● Work task
Reproduce every line of the data below verbatim, in its original order.

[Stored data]
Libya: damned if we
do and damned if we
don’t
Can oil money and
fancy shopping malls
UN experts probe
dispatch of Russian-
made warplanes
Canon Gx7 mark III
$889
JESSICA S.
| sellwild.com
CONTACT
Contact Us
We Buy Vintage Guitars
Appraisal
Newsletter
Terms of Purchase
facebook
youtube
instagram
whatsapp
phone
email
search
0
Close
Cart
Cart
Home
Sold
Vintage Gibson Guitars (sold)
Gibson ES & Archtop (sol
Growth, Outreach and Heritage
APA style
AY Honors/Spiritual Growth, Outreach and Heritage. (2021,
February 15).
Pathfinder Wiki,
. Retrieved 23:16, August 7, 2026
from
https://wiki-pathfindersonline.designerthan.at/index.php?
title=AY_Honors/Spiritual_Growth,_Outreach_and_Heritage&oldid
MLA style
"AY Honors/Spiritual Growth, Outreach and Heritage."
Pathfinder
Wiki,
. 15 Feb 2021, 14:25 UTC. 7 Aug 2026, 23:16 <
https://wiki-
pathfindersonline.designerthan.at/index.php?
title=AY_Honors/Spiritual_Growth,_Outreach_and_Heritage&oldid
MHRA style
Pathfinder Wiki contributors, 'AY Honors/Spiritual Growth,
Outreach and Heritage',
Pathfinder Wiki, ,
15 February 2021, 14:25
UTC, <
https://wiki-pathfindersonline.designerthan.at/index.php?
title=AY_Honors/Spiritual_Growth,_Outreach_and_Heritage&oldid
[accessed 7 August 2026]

● Answer box
Libya: damned if we
do and damned if we
don’t
Can oil money and
fancy shopping malls
UN experts probe
dispatch of Russian-
made warplanes
Canon Gx7 mark III
$889
JESSICA S.
| sellwild.com
CONTACT
Contact Us
We Buy Vintage Guitars
Appraisal
Newsletter
Terms of Purchase
facebook
youtube
instagram
whatsapp
phone
email
search
0
Close
Cart
Cart
Home
Sold
Vintage Gibson Guitars (sold)
Gibson ES & Archtop (sol
Growth, Outreach and Heritage
APA style
AY Honors/Spiritual Growth, Outreach and Heritage. (2021,
February 15).
Pathfinder Wiki,
. Retrieved 23:16, August 7, 2026
from
https://wiki-pathfindersonline.designerthan.at/index.php?
title=AY_Honors/Spiritual_Growth,_Outreach_and_Heritage&oldid
MLA style
"AY Honors/Spiritual Growth, Outreach and Heritage."
Pathfinder
Wiki,
. 15 Feb 2021, 14:25 UTC. 7 Aug 2026, 23:16 <
https://wiki-
pathfindersonline.designerthan.at/index.php?
title=AY_Honors/Spiritual_Growth,_Outreach_and_Heritage&oldid
MHRA style
Pathfinder Wiki contributors, 'AY Honors/Spiritual Growth,
Outreach and Heritage',
Pathfinder Wiki, ,
15 February 2021, 14:25
UTC, <
https://wiki-pathfindersonline.designerthan.at/index.php?
title=AY_Honors/Spiritual_Growth,_Outreach_and_Heritage&oldid
[accessed 7 August 2026]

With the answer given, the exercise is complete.